Relator do julgamento que pode restringir o foro privilegiado de deputados federais e senadores, o ministro do Supremo Tribunal Federal (STF) Luís Roberto Barroso votou favoravelmente à restrição. Barroso defende que o foro privilegiado seja aplicado aos parlamentares apenas para crimes comuns cometidos no exercício e em função do mandato parlamentar. Ele declarou que “o modelo de foro tornou-se não republicano no Brasil”. A conclusão da votação no plenário da Corte, contudo, foi adiada pela presidente do Supremo, ministra Cármen Lúcia, para a sessão de amanhã, às 14h.

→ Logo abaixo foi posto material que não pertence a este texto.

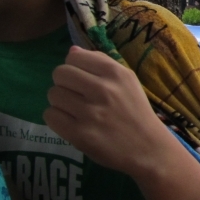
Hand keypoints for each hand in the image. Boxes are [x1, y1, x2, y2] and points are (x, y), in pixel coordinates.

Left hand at [43, 46, 170, 178]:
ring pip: (53, 95)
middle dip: (64, 84)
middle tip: (77, 97)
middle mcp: (103, 89)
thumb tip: (71, 51)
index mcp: (115, 73)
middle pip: (59, 74)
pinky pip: (50, 115)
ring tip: (77, 112)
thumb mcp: (128, 81)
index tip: (83, 81)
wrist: (148, 149)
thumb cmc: (136, 112)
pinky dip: (58, 119)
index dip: (74, 69)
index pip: (73, 58)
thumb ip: (101, 63)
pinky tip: (73, 124)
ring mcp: (90, 112)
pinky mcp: (80, 133)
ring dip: (61, 103)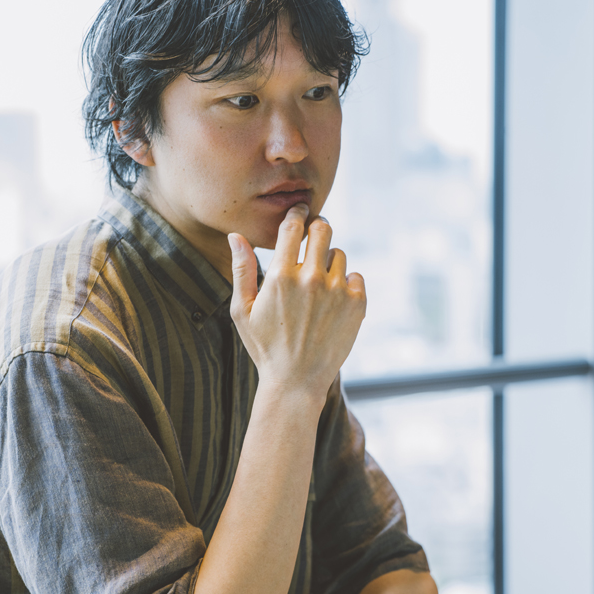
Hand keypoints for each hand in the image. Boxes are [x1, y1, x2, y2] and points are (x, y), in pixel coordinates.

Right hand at [229, 204, 365, 404]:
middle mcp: (311, 279)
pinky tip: (334, 299)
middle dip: (317, 227)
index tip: (300, 211)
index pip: (293, 226)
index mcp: (280, 277)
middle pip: (323, 229)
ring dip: (330, 260)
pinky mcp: (357, 304)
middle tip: (314, 235)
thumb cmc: (265, 347)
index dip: (297, 213)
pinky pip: (356, 276)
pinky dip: (347, 282)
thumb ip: (242, 270)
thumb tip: (235, 236)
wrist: (296, 382)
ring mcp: (337, 291)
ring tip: (319, 282)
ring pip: (339, 254)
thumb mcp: (244, 311)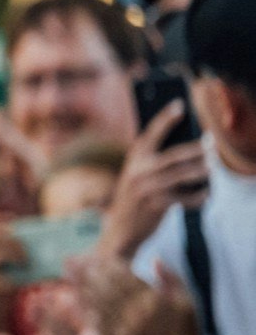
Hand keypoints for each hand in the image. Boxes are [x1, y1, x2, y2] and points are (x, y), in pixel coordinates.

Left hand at [71, 254, 203, 334]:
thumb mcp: (187, 304)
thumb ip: (171, 279)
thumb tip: (154, 258)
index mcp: (156, 301)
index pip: (125, 276)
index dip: (105, 264)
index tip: (92, 255)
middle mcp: (139, 314)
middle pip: (106, 287)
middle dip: (86, 271)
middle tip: (69, 259)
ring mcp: (126, 331)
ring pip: (98, 303)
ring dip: (80, 286)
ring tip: (67, 274)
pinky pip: (96, 324)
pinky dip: (84, 310)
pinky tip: (73, 299)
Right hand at [101, 102, 207, 258]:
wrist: (120, 230)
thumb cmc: (136, 197)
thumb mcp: (138, 174)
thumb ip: (155, 159)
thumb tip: (192, 147)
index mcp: (134, 158)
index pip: (151, 133)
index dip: (165, 118)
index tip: (180, 104)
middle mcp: (138, 171)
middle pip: (173, 155)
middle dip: (195, 148)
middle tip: (212, 143)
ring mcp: (146, 189)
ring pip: (181, 176)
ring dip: (201, 171)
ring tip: (213, 168)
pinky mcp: (155, 206)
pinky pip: (184, 197)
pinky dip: (198, 196)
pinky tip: (206, 193)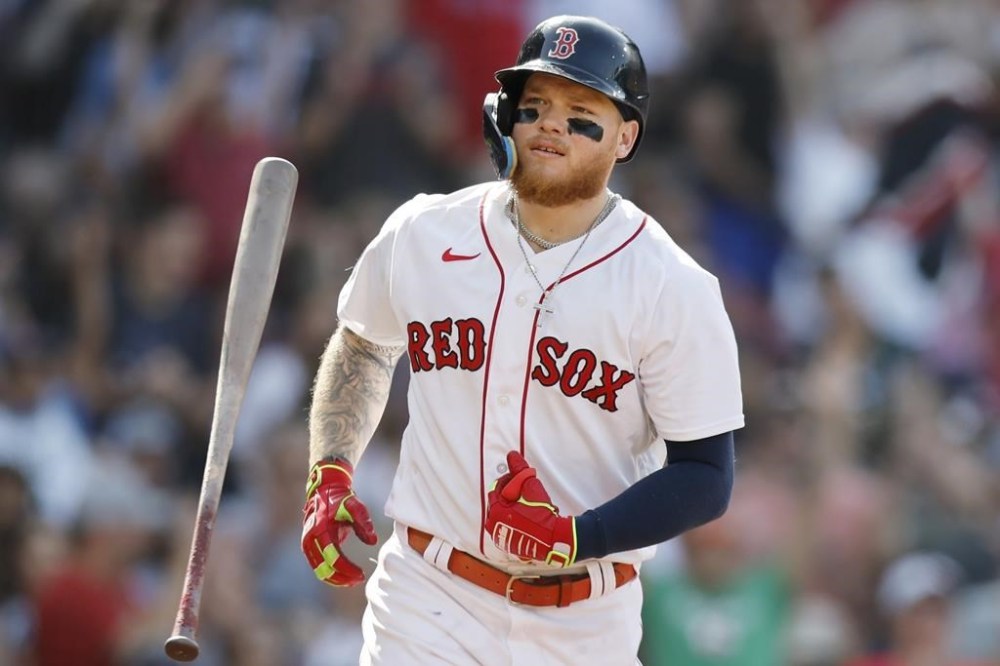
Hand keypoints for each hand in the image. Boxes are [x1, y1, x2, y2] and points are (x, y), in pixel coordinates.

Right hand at [301, 458, 377, 586]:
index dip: (347, 569)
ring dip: (335, 579)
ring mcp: (307, 544)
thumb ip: (364, 523)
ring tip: (353, 581)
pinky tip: (344, 577)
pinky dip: (330, 573)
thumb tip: (372, 542)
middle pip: (324, 568)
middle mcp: (310, 539)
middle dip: (342, 578)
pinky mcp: (310, 547)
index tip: (362, 574)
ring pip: (319, 570)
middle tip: (359, 580)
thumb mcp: (355, 506)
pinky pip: (318, 566)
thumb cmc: (342, 499)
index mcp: (320, 530)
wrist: (325, 490)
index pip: (333, 558)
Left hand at [485, 451, 576, 566]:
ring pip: (504, 515)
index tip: (520, 480)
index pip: (496, 489)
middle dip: (511, 494)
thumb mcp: (531, 487)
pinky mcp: (510, 545)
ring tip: (529, 504)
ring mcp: (502, 538)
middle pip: (499, 502)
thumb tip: (512, 455)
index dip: (509, 481)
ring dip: (514, 507)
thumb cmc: (541, 515)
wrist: (555, 539)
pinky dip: (516, 520)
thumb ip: (519, 470)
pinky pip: (509, 527)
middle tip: (525, 492)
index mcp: (495, 512)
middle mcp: (494, 527)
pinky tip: (529, 517)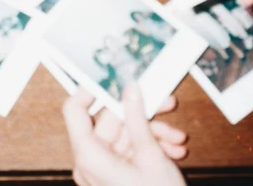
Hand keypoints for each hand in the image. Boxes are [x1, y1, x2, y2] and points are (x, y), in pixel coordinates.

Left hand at [62, 84, 186, 185]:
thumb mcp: (150, 154)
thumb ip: (138, 117)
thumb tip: (130, 89)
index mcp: (89, 155)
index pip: (75, 110)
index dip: (91, 89)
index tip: (112, 76)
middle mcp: (89, 163)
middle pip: (110, 122)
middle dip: (142, 114)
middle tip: (166, 103)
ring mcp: (101, 172)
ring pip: (124, 137)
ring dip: (152, 134)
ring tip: (177, 139)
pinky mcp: (113, 177)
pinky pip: (128, 153)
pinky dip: (149, 148)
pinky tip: (172, 151)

“É tão ruim o modelo, que a eventual nomeação de alguém para um cargo que desfrute de foro é tratada como obstrução de Justiça. É quase uma humilhação ao STF. Eu penso que é preciso dar à cláusula do foro privilegiado uma interpretação restritiva e a interpretação que propus no meu despacho e reitero é de que o foro só prevaleça em fatos praticados pelo agente beneficiário do foro no cargo e em razão do cargo. Portanto, como é o caso concreto, se o fato foi praticado quando o individuo era candidato a prefeito e se o foro beneficia quem é deputado, nesse caso não se aplica o foro”, afirmou Barroso em seu voto.
Para o ministro Barroso, a revisão do alcance do foro por prerrogativa de função é “um interesse do país, é uma demanda da sociedade”. Ele diz que “resguardar com foro um agente público por atos que ele praticou e que não tem nada a ver com a função que o foro quer resguardar, é a concessão de um privilégio”.